Nor did the problems cease after May 2003, as shown by the fact that the Army had to revise its rules of engagement three times after the war, issuing fresh instructions banning the use of hoods and eventually heavily restricting the right of senior army officers to veto investigations into their own troops' conduct. The most damaging case of all - the arrest and death of Baha Mousa, the hotel receptionist seized along with seven fellow hotel workers in a dawn raid by the Queen's Lancashire Regiment - took place in September 2003.

By June last year, the MoD admitted that the military police had investigated the suspicious deaths of 37 Iraqis, including at least 11 unnamed men accused of being insurgents. By August, that number had jumped to 48 suspicious deaths. Among those cases, say Mr Shiner and human rights campaigners at Amnesty International, a disturbing pattern emerged of British troops using disproportionate force during raids, of firing into crowds without sufficient care or of opening fire without justification.
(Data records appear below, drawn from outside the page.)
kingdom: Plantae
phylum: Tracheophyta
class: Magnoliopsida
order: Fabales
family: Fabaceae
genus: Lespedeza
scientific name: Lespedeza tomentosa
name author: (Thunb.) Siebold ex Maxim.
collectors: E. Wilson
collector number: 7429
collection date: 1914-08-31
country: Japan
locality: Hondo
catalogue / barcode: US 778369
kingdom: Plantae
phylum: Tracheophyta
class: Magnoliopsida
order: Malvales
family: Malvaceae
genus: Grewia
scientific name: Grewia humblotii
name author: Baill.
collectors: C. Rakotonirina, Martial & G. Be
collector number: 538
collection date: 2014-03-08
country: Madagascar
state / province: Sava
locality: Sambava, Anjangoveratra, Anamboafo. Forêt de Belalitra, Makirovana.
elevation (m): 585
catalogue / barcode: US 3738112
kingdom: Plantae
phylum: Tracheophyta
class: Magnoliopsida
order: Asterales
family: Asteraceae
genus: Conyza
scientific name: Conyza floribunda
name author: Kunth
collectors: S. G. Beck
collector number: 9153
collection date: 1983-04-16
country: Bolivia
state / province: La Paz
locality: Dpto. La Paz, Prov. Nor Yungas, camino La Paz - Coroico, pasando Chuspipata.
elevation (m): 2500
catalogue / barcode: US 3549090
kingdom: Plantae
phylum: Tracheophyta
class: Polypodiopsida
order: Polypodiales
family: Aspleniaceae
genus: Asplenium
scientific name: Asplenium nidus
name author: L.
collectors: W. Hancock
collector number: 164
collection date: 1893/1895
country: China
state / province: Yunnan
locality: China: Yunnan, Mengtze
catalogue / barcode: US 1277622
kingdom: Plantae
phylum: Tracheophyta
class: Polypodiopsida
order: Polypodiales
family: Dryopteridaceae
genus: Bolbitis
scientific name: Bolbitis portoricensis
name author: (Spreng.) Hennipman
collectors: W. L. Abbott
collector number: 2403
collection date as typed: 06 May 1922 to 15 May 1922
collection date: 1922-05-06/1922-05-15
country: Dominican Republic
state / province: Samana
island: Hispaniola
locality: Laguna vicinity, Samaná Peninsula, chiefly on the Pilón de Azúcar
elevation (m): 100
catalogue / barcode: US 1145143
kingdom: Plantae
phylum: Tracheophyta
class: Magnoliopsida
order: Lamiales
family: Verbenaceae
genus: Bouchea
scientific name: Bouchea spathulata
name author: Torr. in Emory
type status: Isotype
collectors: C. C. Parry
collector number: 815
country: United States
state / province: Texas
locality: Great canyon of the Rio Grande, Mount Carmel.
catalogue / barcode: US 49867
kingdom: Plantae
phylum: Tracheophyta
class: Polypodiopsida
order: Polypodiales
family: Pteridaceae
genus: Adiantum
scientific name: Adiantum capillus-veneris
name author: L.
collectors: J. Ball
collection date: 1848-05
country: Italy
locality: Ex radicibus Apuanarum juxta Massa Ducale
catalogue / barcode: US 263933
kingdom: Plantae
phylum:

For its part, the Government insists its troops are extremely professional, and is adamant it vigorously investigates and prosecutes all allegations of abuse or unlawful killing. Yet last week, the MoD admitted that military and civilian prosecutors are now either proceeding with or preparing 16 cases that involve allegedly illegal killings, illegal use of force and improper discharge of a firearm. A total of 36 individual armed forces personnel are now facing the courts, including up to 20 for allegedly killing Iraqis.

The Government says these numbers are low, given that more than 65,000 armed forces personnel have now served in Iraq and that so many cases have been investigated. This is disputed by MPs and lawyers, however. Mr Shiner pointed to a highly critical High Court judgment in December last year, which said MoD investigations were "not effective, for they essentially consisted only in a comparatively superficial exercise, based on the evidence of the soldiers themselves, and even then on a paucity of interviews or witness statements, an exercise which was one-sided and omitted the assistance of forensic evidence".

The judges added: "The investigations [do] not pass muster. They were not independent, they were one-sided; and the commanders concerned were not trying to do their best according to the requirements of human rights law."

Adam Price, the Plaid Cymru MP who has led demands for an independent inquiry into the abuse allegations, said: "I find it difficult to believe that that number of incidents would have occurred without there being some belief there was a culture of acceptance of this kind of behaviour. That is really the key question.

"There are certain things which strike you about many of the abuse allegations against US and British soldiers. There are common factors, such as the use of public nakedness, homosexual abuse and torture. If you put this together, you almost see something akin to an informal methodology of abusing prisoners.

"The common factors are striking and there's a legitimate question whether there was a common source for some of those methods of abuse. It's possible that cultural sensitivity training included references to attitudes towards public nakedness and homosexual acts in the Islamic world. That's potentially the root. It's difficult to imagine that these common practices were somehow just the result of spontaneous imagination."